Всей семьей мы пошли резать валежник на дрова. Тайге в наших местах нет конца-краю, и охраны почти нет никакой, хотя считается все кругом вотчиной графа Строганова, однако исстари заведено беречь лес, и ни один разумный человек не свалит здоровую елку или березу на топливо.
Помню, я читал как-то дома вслух книгу, принесенную из школы. В книге было сказано, что на Волге мужики «ронят» двухсотлетний дуб, чтоб сделать оглоблю или ось.
Дед страшно возмутился.
— Нет мужиков таких на свете! — сказал он. — Ни за что не поверю. Брешет писатель!
И не стал дальше слушать чтение.
Летом временами налетал сильный ветер, старые деревья выворачивало с корнем. Много было валежника, если ураган приходил после затяжного ливня, — намокшая земля не держала корней.
Едва стихал ураган, мужики бросали всякие дела, бежали в лес. В сенокос и страду пилить дрова некогда, валежины только пятнали топором. Пятно было все равно как столб, поставленный старателем на золотой россыпи. Каждая семья имела свое пятно: у дяди Нифонта — две прямые зарубки, у тетки Ларионихи — две косые, у нас — две косые, в середине прямая.
Случалось, хозяин забывал или не находил отмеченные им валежины, и они годами оставались никем не тронутые, гнили на земле.
В эти дни наших коров доила и выпускала на пастбище Палага Лариониха. Уходя со двора, мы оставляли собак на привязи. Урма видела, что дед идет куда-то без ружья, значит не на промысел, сидела спокойно. Пестря вопил, захлебывался, пытался порвать ошейник, бежать за нами. Дед одобрительно смеялся.
— Знатная собака выйдет из Пестри, — говорил он. — Ишь, какой непоседа; ишь, беснуется. Азарту — хоть отбавляй.
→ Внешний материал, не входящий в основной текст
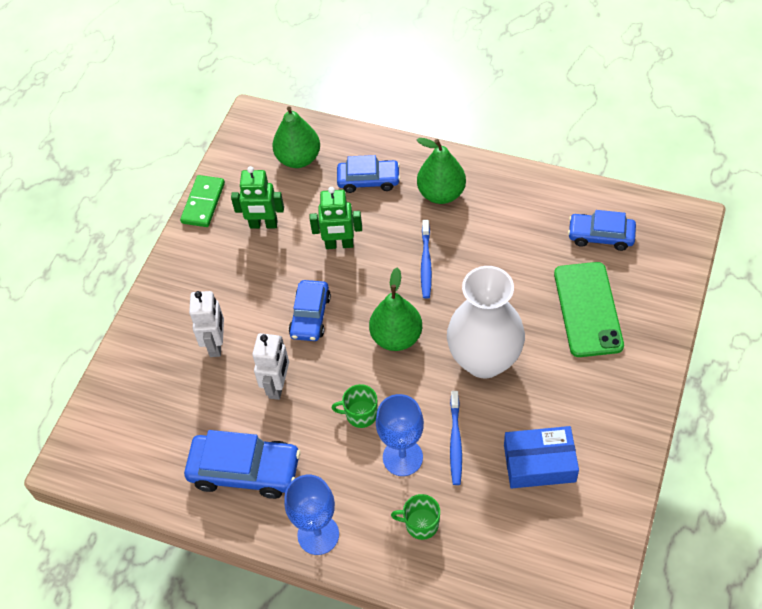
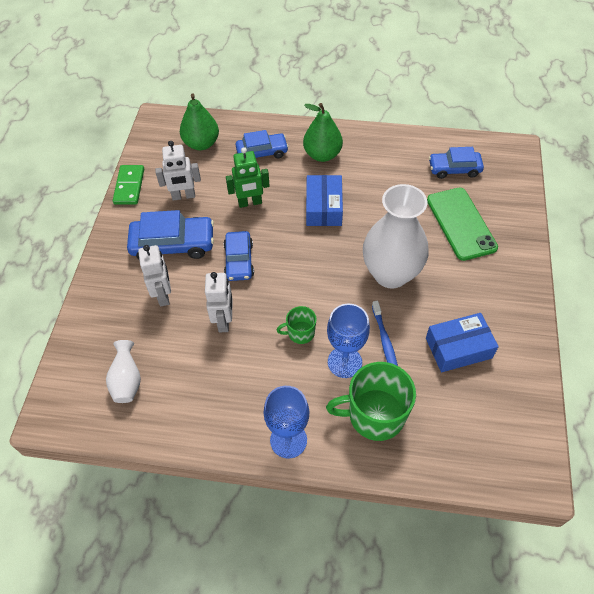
camera: 15 degrees left, 0 degrees up
blue car [184,430,300,499] -> blue car moved to [127,210,214,260]
green robot [231,166,284,228] -> white robot [155,141,201,201]
green pear [369,268,422,351] -> none
green mug [391,494,440,540] -> green mug [326,362,416,441], size x1.94
blue toothbrush [421,220,432,299] -> blue box [306,175,343,226]
none -> white vase [106,340,141,403]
Бабушка работала на пару с матерью, я — с дедом. Сперва обрубали сучья, резали дерево на трехаршинные кряжи, снимали топорами кору, потом ставили кряжи к выворотню для просушки.
Валежины приходилось пилить внаклон, даже на коленях. Пилу часто зажимало, дергали ручки изо всех сил. К вечеру все уставали, болела поясница, сводило ноги.
Перед тем как начать разделку, дед обстукивал дерево обухом. Иногда звук был глухой или какой-то хрипло дребезжащий: внутри гнилье либо дупло. Дед сокрушенно качал головой, стесывал зарубки. Это означало — отказываемся от валежины, и все добрые люди могут ею пользоваться, если у них нет выбора.